▶ Brano da leggere:
*****

Il Career Day 2026 si apre a Catanzaro con una partecipazione straordinaria che testimonia la vitalità del tessuto produttivo calabrese e la voglia di riscatto delle nuove generazioni. Mille iscrizioni ai colloqui, 120 aziende presenti e oltre 1500 studenti coinvolti delineano il profilo di un evento che non è solo una vetrina, ma un vero motore di ricerca per oltre mille profili professionali. L’iniziativa, promossa da Unindustria Calabria, nasce con l’intento preciso di colmare il divario tra i percorsi accademici e le reali necessità delle imprese, offrendo una risposta concreta alla crisi del reclutamento che sta colpendo il Mezzogiorno.
Il valore dei giovani per il destino economico regionale
Al centro della giornata, il presidente di Unindustria Calabria, Aldo Ferrara, ha espresso profonda “soddisfazione nel vedere tante aziende connettersi e discutere con tanti giovani. Era proprio questo l’obiettivo: creare un ponte tra i giovani e imprese. I destini della regione sono indissolubilmente legati alle fortune della nostra economia, ma i successi dell’economia sono legati alla valorizzazione dei giovani. Il progetto è solo all’inizio e lo vogliamo portare fino in fondo e coltivare”. L’evento si configura dunque come una tappa fondamentale di un percorso strategico volto a rendere la Calabria un territorio attrattivo e competitivo.

*****

▶ Dati archiviati:
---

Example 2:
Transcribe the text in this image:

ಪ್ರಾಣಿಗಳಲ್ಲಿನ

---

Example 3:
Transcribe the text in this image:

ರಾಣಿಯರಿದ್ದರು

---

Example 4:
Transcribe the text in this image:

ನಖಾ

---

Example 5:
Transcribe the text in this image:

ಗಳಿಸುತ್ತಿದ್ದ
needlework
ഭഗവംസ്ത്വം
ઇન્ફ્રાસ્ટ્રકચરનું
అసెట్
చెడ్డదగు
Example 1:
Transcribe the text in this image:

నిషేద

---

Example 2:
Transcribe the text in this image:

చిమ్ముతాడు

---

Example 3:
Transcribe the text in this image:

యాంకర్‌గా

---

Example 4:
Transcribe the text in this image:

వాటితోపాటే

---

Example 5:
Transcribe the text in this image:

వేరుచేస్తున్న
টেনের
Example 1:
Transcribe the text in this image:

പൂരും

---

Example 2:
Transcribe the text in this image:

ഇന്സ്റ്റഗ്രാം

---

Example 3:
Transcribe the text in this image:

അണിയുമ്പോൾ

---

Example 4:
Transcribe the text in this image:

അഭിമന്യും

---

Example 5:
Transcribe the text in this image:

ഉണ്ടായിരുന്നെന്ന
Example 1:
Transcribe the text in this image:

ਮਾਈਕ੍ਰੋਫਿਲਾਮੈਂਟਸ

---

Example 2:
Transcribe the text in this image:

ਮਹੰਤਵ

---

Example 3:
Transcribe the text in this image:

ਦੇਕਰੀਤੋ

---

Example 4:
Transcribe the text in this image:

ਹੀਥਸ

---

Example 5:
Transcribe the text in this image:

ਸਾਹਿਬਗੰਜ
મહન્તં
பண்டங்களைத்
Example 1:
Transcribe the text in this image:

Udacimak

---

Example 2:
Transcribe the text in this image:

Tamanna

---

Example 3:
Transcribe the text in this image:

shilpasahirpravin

*****

▶ Compiti da svolgere:
A) Elenca tutte le cifre che il brano sul Career Day di Catanzaro riporta sulla partecipazione all'evento e sulla ricerca di personale.
B) Trascrivi fedelmente la parte del brano sul Career Day che si apre con le parole contenenti "Il valore dei" e si chiude con "attrattivo e competitivo.".
C) Prosegui il brano sul Career Day di Catanzaro, riprendendo subito dopo la sua ultima frase.
Le righe sono un materiale a sé, distinto dal brano.

▶ Risposte:
A)
- Mille iscrizioni ai colloqui
- 120 aziende presenti
- Oltre 1500 studenti coinvolti
- Oltre mille profili professionali ricercati

B)
Il valore dei giovani per il destino economico regionale
Al centro della giornata, il presidente di Unindustria Calabria, Aldo Ferrara, ha espresso profonda “soddisfazione nel vedere tante aziende connettersi e discutere con tanti giovani. Era proprio questo l’obiettivo: creare un ponte tra i giovani e imprese. I destini della regione sono indissolubilmente legati alle fortune della nostra economia, ma i successi dell’economia sono legati alla valorizzazione dei giovani. Il progetto è solo all’inizio e lo vogliamo portare fino in fondo e coltivare”. L’evento si configura dunque come una tappa fondamentale di un percorso strategico volto a rendere la Calabria un territorio attrattivo e competitivo.

C)
Istituzioni e imprese: un fronte comune per lo sviluppo
La politica regionale guarda con ottimismo a queste dinamiche, vedendo nel dialogo tra domanda e offerta la chiave per invertire il trend dell’emigrazione intellettuale. Secondo il presidente della Regione Calabria, Roberto Occhiuto, “è un modo per fare incontrare domanda e offerta di lavoro e fare vedere che un’altra Calabria è possibile, capace di produrre lavoro. Il merito va ascritto soprattutto agli imprenditori che hanno capito che si può fare impresa in Calabria e anche ai giovani che con iniziative del genere possono trovare maggiori ragioni per scegliere di restare”. Un segnale di fiducia che trova riscontro nei dati occupazionali recenti.
La sfida delle competenze e il superamento del divario occupazionale
Nonostante i segnali positivi, resta nodo critico delle competenze specialistiche. La sottosegretaria all’Interno Wanda Ferro ha ricordato come questa sia “una giornata utile ad indirizzare la formazione verso i profili lavorativi maggiormente richiesti sul mercato. Lo studio pubblicato dall’istituto Tagliacarne parla di un +3,1% di occupazione in Calabria che significa che cresciamo di più rispetto a tante altre regioni italiane, dobbiamo continuare su questa scia con orientamento e professionalizzazione”.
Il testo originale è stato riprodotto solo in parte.